Topic: Writer question.
Can the protagonist in a novel be someone other than the POV character {narrator}?
I'm telling a story through the eyes of someone who meets and befriends the protagonist. I'd say my POV character is the sidekick in the novel, not the protagonist. We never get into the protagonist's viewpoint. We experience his plight entirely through the sidekick {narrator}'s observations.
I do this so that the protagonist {the most interesting character} remains a mysterious figure throughout, sort of like Jay Gatsby.

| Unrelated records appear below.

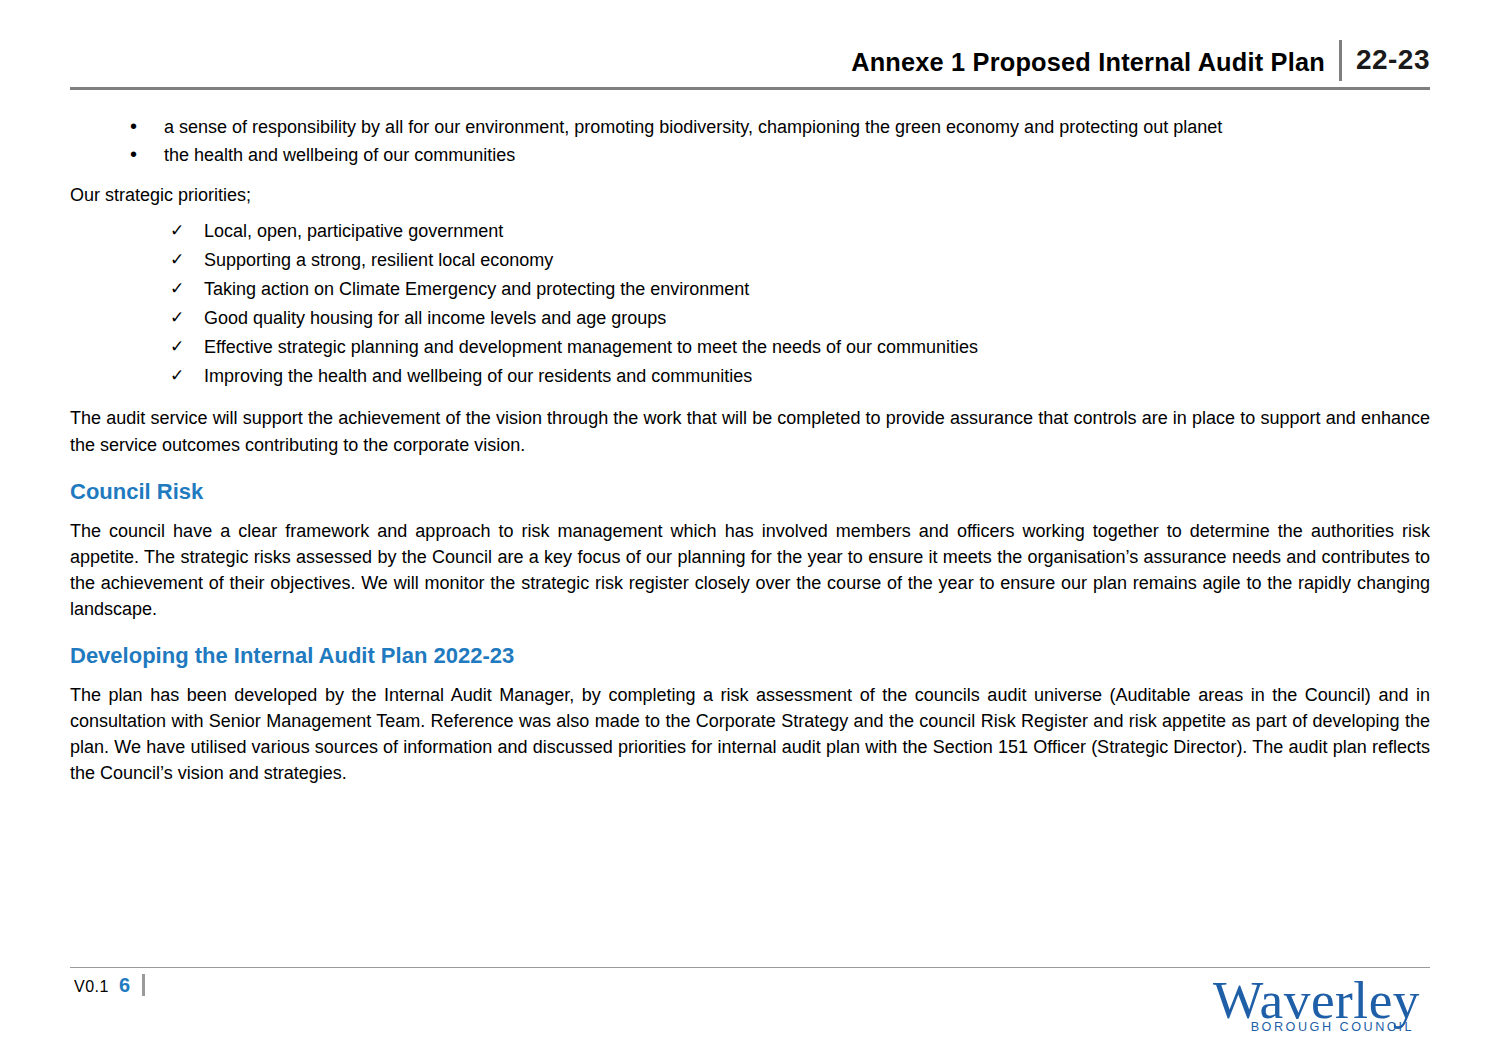Annexe 1 Proposed Internal Audit Plan
22-23
a sense of responsibility by all for our environment, promoting biodiversity, championing the green economy and protecting out planet
the health and wellbeing of our communities
Our strategic priorities;
Local, open, participative government
Supporting a strong, resilient local economy
Taking action on Climate Emergency and protecting the environment
Good quality housing for all income levels and age groups
Effective strategic planning and development management to meet the needs of our communities
Improving the health and wellbeing of our residents and communities
The audit service will support the achievement of the vision through the work that will be completed to provide assurance that controls are in place to support and enhance the service outcomes contributing to the corporate vision.
Council Risk
The council have a clear framework and approach to risk management which has involved members and officers working together to determine the authorities risk appetite. The strategic risks assessed by the Council are a key focus of our planning for the year to ensure it meets the organisation’s assurance needs and contributes to the achievement of their objectives. We will monitor the strategic risk register closely over the course of the year to ensure our plan remains agile to the rapidly changing landscape.
Developing the Internal Audit Plan 2022-23
The plan has been developed by the Internal Audit Manager, by completing a risk assessment of the councils audit universe (Auditable areas in the Council) and in consultation with Senior Management Team. Reference was also made to the Corporate Strategy and the council Risk Register and risk appetite as part of developing the plan. We have utilised various sources of information and discussed priorities for internal audit plan with the Section 151 Officer (Strategic Director). The audit plan reflects the Council’s vision and strategies.
V0.1 6
Waverley BOROUGH COUNCIL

I've been told in the past that the POV character MUST be the protagonist, because the troubles all fall on him, and the reader wants to know his thinking as it's happening. In a creative writing class, my professor told me that the POV character has to want things in every scene, and face obstacles. I had shown her a clip from my novel, and she was astonished that the POV character isn't at the center of things in the scene I shared. Meanwhile, he wouldn't be. He is shy, retiring, inclined to hang back and observe without saying much. The perfect narrator, I reckon! He shares with the reader, just not the people actually walking around in the story.
I want my POV character to meet and watch the protagonist, and pretty distantly comment on problems the protagonist is facing, until WELL into the novel, when he starts to realize how deeply he's weaved into the protagonist's tale. He will have is own character arc, but it won't be nearly as strong as the protagonist's. Not until the end of the novel.
For me this works, and is exactly what I'd want to read. I wouldn't want the protagonist's viewpoint. Not in this story. I'd want the distance, and the quiet character arc of the sidekick narrator, whose own story won't be at all obvious at first.
I feel that telling the tale through the protagonist's viewpoint would STRONGLY alter the story by making it predictable, trite and obvious. The protagonist faces the most troubles. The story revolves around him. But he isn't my narrator. The tale isn't his by the end. He affects the narrator because of his story, and THAT is the story.
My gut is steering me in a way that doesn't seem to follow all the writer advice. Anyone have advice? Thanks!